Zijn woorden echoën na in mijn hoofd als ik in Venetië langs de souvenirkraampjes loop met een identiek assortiment van in China geproduceerde Venetiaanse maskers, koelkastmagneetjes en capuchon­truien met ‘University of Venice’. Families picknicken met pizzapunten op de kade. Een tiental groepsreizen kruist elkaar terwijl de gidsen in hun koptelefoons praten. Toeristen lopen hier niet; ze krioelen. Met mijn rolkoffer ben ik ook een potentiële prooi. Of ik in een gondel wil. Of ik wil lunchen. Of ik het menu wil zien. Of ik een selfiestick wil. Of ik een Venetiaans masker zoek. Of ik echt niet in een gondel wil, ook niet voor een special price. 

CRUISESCHIPVERBOD

Net als Dubrovnik heeft Venetië van UNESCO (de organisatie van de Verenigde Naties voor onderwijs, wetenschap en cultuur) een officiële waarschuwing gekregen. Sinds 1972 heeft UNESCO een wereld­erfgoedlijst met ‘onroerende goederen met een uitzonderlijke en universele natuur- en/of cultuurwaarde’. Er staan nu zo’n duizend sites op de lijst. Door oorlogen, natuurrampen, vervuiling en ‘niet geplande stadsontwikkeling’ kan een UNESCO-site op de lijst komen van ‘Werelderfgoed in gevaar’.

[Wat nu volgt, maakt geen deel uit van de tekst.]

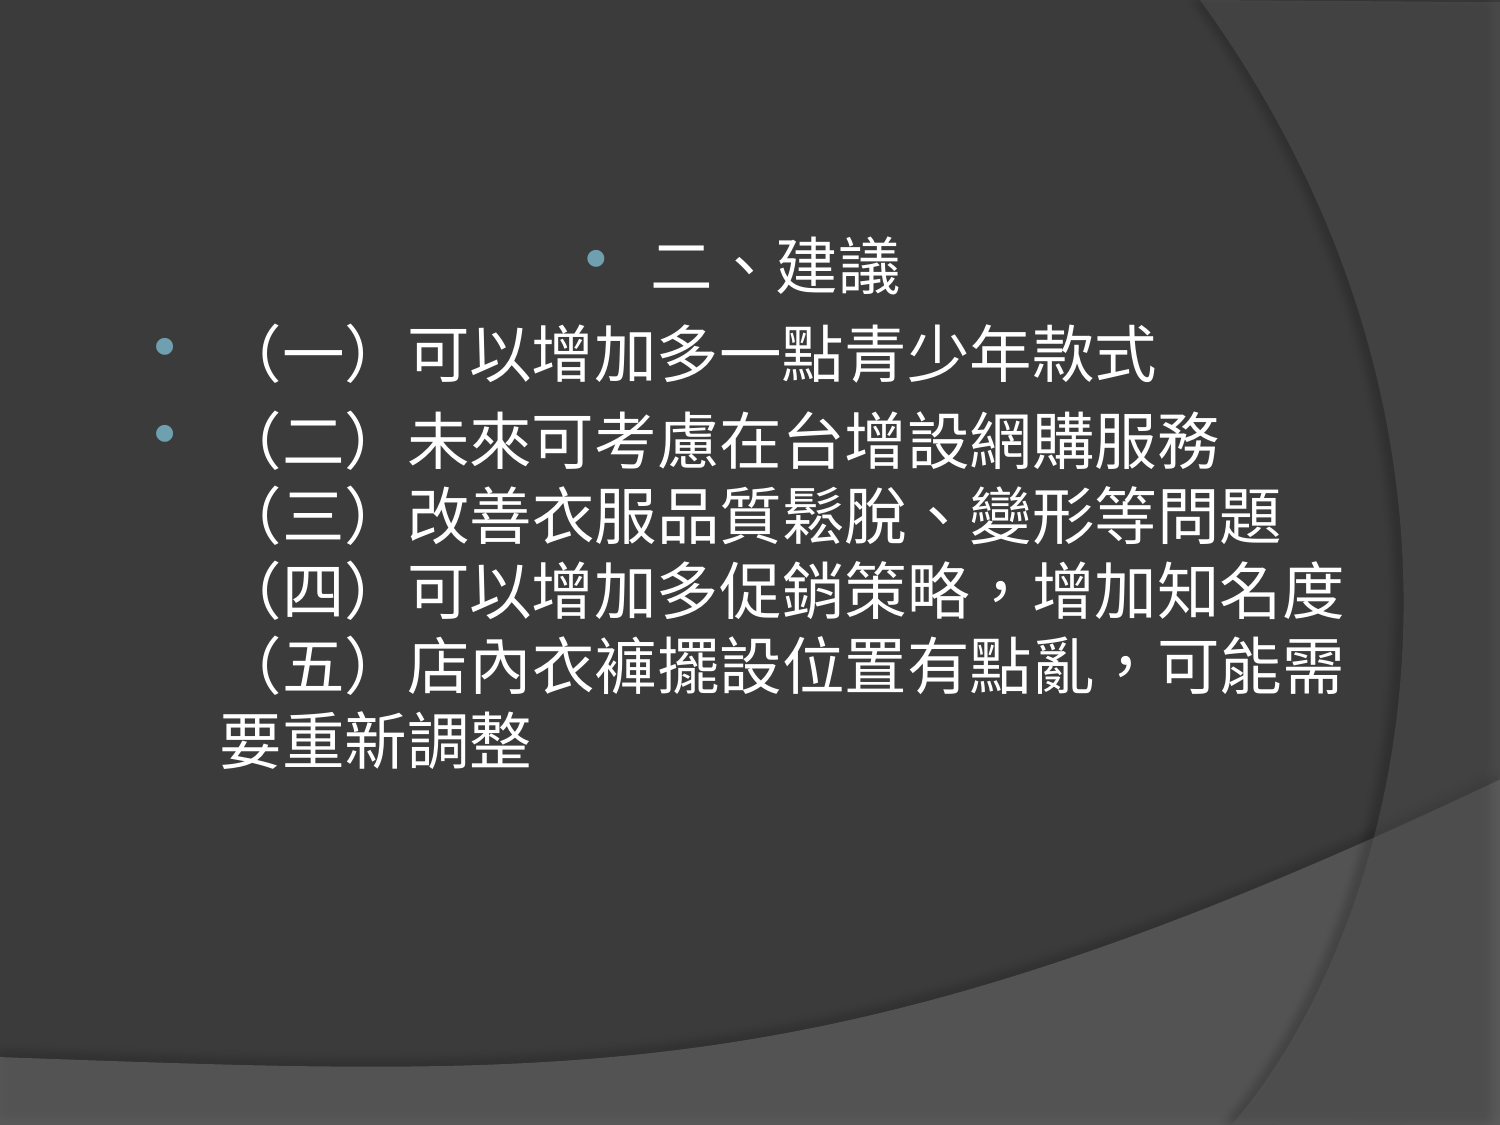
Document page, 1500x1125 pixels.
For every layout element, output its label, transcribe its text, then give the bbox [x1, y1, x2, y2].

list 二、建議 （一）可以增加多一點青少年款式 （二）未來可考慮在台增設網購服務 （三）改善衣服品質鬆脫、變形等問題 （四）可以增加多促銷策略，增加知名度 （五）店內衣褲擺設位置有點亂，可能需要重新調整 [135, 219, 1361, 963]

‘Venetië heeft sinds de jaren vijftig haar hele economie op toeristen gefundeerd en dat moeten de bewoners zich ook aantrekken. Zij waren er zelf bij. Zíj kozen deze bestuurders.’

Op dit moment zijn er vijftig plekken op de wereld die onder druk staan van het massatoerisme. Toch kan Unesco weinig doen, legt hoofd ‘Sustainanable Tourism’ Peter Debrine uit. ‘Wij gaan over de stenen, niet over het DNA van een stad. Lokale overheden moeten dat soort problemen aanpakken. Venetië heeft sinds de jaren vijftig haar hele economie op toeristen gefundeerd en dat moeten de bewoners zich ook aantrekken. Zij waren er zelf bij. Zíj kozen deze bestuurders. En hebben er misschien ook wel geld aan verdiend. Vergeet niet dat alle vertrekkers hun huis met een forse winst hebben kunnen verkopen, dankzij het toerisme.’ Hij ziet voor Venetië geen mogelijkheden om het tij nog te keren. Hooguit kunnen bepaalde ongemakken voor bewoners worden weggenomen, bijvoorbeeld door bepaalde routes alleen voor Venetianen open te laten.

De gemeente Venetië zegt telefonisch ‘het toerisme-probleem’ heel serieus te bekijken. Als voorbeeld noemt de woordvoerder het cruiseschipverbod. In werkelijkheid is het geen verbod, maar een verplaatsing van het probleem nadat UNESCO had gedreigd Venetië van de Werelderfgoedlijst te halen omdat door de trillingen en wateroverlast de historische gebouwen in gevaar werden gebracht. De cruiseschepen meren nu vlak buiten het oude centrum aan. Inwoner Dario zucht: ‘En uiteindelijk spugen ze net zo goed duizenden dagjesmensen uit, die allemaal op het San Marco-plein terecht komen. In Venetië zijn de bedrijven die verdienen aan toerisme, aan onze stad, de baas.’

Zou een paar decennia geleden elke stad op de wereld niets liever hebben gewild dan ‘het nieuwe Venetië’ worden, nu is het een schrikbeeld. In iedere stad verzekeren bestuurders mij dat ze niet, en vrezen bewoners dat ze wél het nieuwe Venetië zullen worden.